With out entry to any details about the disposition of non-bitcoin property, your entire idea of a bitcoin script primarily based AMM ceases to make sense. Token places might be attested to by a signature from an oracle, however oracle attestations don’t make an AMM. They can be utilized to facilitate particular guide trades, however not a sturdy automated system. Furthermore, such an oracle-based system may very well be constructed in the present day with no adjustments to bitcoin.
Conclusion
As you’ll be able to hopefully see, CAT just isn’t such a frightful beast. It is not likely a lot of a beast in any respect. It has neither infinite functionality nor magical powers. It is just a bit opcode that may be very useful. The one factor we in all probability wish to keep away from is activating OP_CAT with out one other solution to do transaction introspection, corresponding to OP_TXHASH, OP_TX, or each. Even enabling it with LNHANCE is an enchancment on OP_CAT alone as a result of it reduces the scale and complexity of the scripts wanted to realize many OP_CAT introspection protocols.
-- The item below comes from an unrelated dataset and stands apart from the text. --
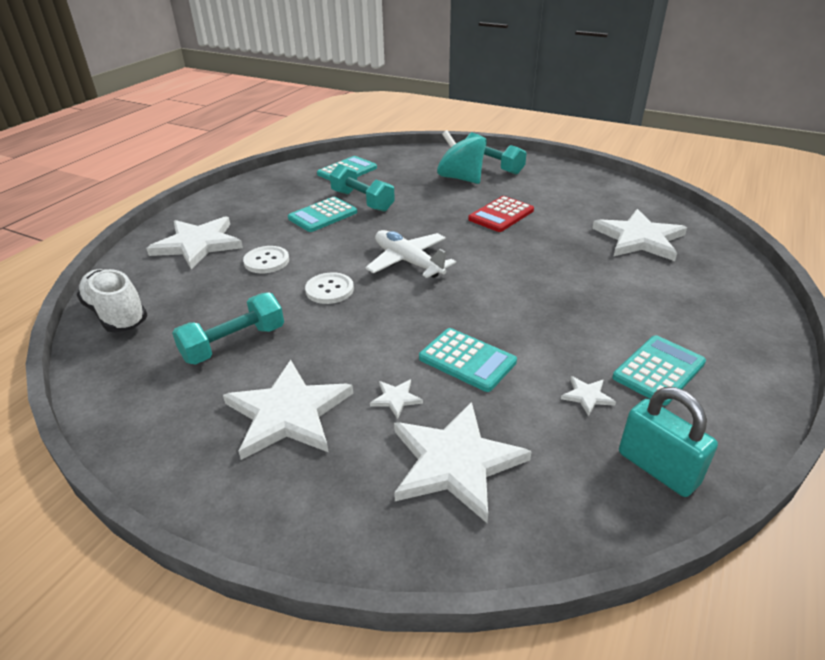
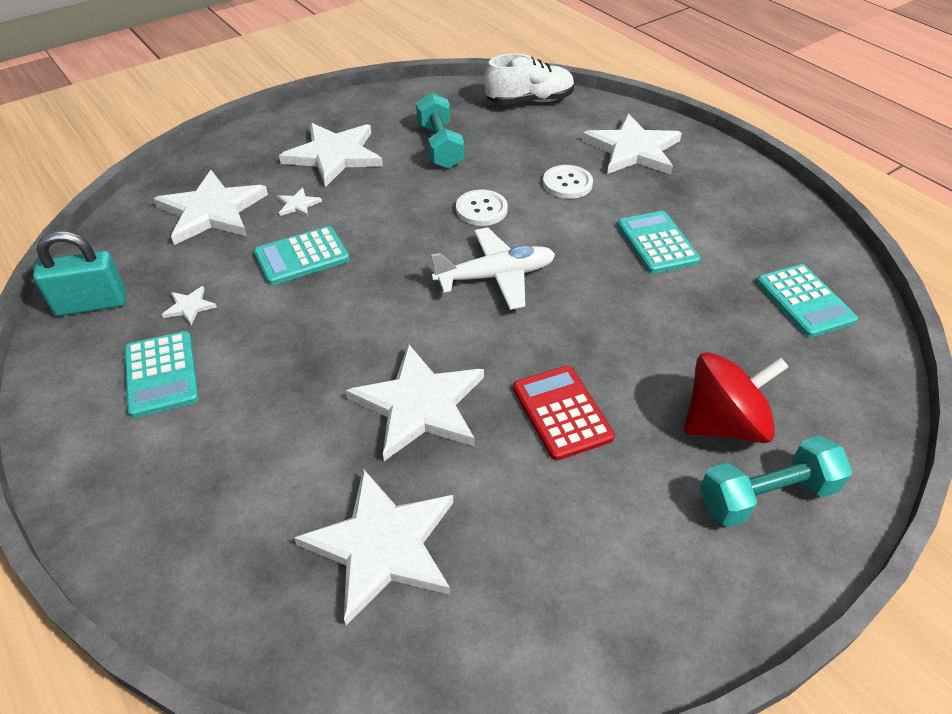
camera: 115 degrees right, 10 degrees up
turquoise dumbbell [330,164,395,212] -> none
turquoise spinning top [437,130,486,184] -> red spinning top [684,352,789,443]
none -> white star [346,343,484,461]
I feel at this level, the "CAT introduces infinite every little thing" has been lowered to ~nothing.It introduces useful introspection in a shitty approach that no one ought to use. To assist folks not use it, we must always allow CAT together with TXHASH or comparable.https://t.co/nvnxYn66Um https://t.co/1Ag5TwjuUw
— Rearden 🍯🦡 🦢 | embrace forks (@reardencode) Might 17, 2024
It is a visitor put up by Brandon Black. Opinions expressed are completely their very own and don’t essentially mirror these of BTC Inc or Bitcoin Journal.